La jeune fille fait confiance à Arturo pour trouver le bon endroit pour son entreprise et il tombe amoureux en un instant. Les deux semblent vraiment faits l’un pour l’autre, s’il n’y avait qu’un petit détail : elle est une fervente croyante, lui n’est pas chrétien. Un détail qu’il cache longtemps, au nom de la paix, jusqu’à ce que les cartes soient révélées et qu’Arturo, par amour, s’approche de l’Évangile. Elle s’en rapproche tellement qu’elle l’applique à la lettre dans son quotidien, provoquant un désordre après l’autre et laissant Flora elle-même interloquée. Et cela grâce à un père spirituel vraiment spécial : le Pape. Un gentil pontife capable de comprendre les choses de la terre comme celles du ciel, qui invite Arturo à avoir du courage et à ouvrir son cœur, même lorsque c’est le plus risqué.

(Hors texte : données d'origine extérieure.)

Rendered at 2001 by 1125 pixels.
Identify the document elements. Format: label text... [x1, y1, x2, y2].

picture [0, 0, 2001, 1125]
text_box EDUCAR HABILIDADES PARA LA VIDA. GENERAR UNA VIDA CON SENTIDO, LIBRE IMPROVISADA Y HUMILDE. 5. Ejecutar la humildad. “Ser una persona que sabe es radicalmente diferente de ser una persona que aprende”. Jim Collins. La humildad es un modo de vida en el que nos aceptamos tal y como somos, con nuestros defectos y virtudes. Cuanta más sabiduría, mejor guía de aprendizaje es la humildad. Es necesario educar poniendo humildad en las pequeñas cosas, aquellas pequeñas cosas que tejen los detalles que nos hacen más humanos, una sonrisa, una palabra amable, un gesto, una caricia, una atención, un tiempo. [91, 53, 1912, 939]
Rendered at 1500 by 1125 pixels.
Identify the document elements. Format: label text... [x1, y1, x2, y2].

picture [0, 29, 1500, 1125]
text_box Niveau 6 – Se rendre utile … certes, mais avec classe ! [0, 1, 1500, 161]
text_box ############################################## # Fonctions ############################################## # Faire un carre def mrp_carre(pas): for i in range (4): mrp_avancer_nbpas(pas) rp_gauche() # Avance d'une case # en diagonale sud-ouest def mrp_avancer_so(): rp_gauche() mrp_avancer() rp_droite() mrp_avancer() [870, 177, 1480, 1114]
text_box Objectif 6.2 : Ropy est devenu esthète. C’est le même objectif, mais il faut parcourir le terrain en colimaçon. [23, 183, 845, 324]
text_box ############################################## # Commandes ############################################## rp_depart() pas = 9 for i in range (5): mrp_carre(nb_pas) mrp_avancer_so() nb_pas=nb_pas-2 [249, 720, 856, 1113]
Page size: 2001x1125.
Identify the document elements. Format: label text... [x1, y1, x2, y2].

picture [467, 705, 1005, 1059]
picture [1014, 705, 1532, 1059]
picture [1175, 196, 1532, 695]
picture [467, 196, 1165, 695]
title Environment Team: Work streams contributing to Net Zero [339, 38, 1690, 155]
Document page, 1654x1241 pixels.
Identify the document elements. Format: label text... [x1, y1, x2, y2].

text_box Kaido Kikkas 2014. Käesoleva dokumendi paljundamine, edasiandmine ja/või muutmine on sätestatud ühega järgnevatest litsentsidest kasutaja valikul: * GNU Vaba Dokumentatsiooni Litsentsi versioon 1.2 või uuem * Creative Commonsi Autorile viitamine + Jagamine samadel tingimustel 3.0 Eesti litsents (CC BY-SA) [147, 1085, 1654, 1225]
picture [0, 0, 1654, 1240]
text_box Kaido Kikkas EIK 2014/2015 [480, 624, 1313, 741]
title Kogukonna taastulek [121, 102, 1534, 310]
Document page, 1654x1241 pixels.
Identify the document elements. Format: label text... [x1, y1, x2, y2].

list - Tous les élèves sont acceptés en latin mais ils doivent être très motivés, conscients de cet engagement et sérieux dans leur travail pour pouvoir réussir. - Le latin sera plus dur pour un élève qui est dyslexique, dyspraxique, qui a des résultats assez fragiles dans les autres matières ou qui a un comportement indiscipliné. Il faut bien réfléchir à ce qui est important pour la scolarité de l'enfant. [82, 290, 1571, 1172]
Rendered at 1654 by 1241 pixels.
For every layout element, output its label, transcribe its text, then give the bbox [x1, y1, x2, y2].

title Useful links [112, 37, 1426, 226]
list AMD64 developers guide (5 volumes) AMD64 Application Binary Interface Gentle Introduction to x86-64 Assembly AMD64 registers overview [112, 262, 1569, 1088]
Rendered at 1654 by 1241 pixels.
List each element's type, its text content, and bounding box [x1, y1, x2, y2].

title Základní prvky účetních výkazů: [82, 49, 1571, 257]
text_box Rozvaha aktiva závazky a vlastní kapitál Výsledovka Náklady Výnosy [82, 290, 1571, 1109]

Provocation du Pif et hommage au pape François
Pendant une bonne partie de « …que Dieu pardonne à tout le monde », le nouveau film de Pif, nous sommes laissés dans le doute : que voit-on ? Une comédie qui invite à la conversion ? Un film qui fustige les croyants qui ne sont pas cohérents dans leur conduite mondaine ? Ou une provocation, adoucie par la douceur des cannoli et de la cassata et par un dialogue surréaliste mais profond avec un pape reconnaissable et terrestre ?
Les doutes diminuent à mesure que l’on se rapproche de la fin (qui se place, non par hasard, au début de la bande-annonce, comme prémisse nécessaire qui explique le sens de la comédie) et on comprend comment ce film est avant tout conçu comme une douce provocation, pour nous faire réfléchir sur l’hypocrisie que nous rencontrons souvent ou avec laquelle nous vivons nous-mêmes : l’hypocrisie de l’intransigeance qui ne pardonne rien à personne sauf à son propre ego. Et ici, la cible est l’incohérence de ceux qui vivent ainsi la foi religieuse, mais le débat est bon pour toute autre foi qui nous déshumanise envers les autres et nous élève au rang de juges prêts à rendre des verdicts, pour ensuite nous accorder continuellement la grâce.
Comment doit vivre un chrétien qui suit véritablement l’Évangile ? D’une manière qui, aux yeux des ultra-catholiques eux-mêmes, paraîtrait inacceptable ou, en tout cas, bizarre et, surtout, en dehors de tout compromis social. La fin qui clarifie la thèse de l’œuvre fait également ressortir un autre élément, clair dès le début, à savoir que cette comédie est aussi un hommage au pape François et à sa manière de comprendre son rôle et celui de l’Église. Entre une histoire d’amour un peu irréaliste, aussi surréaliste que le reste de l’histoire, l’obsession sicilienne des sucreries et un Chemin de Croix désastreux qui est le moment le plus comique d’un film étrange mais agréable.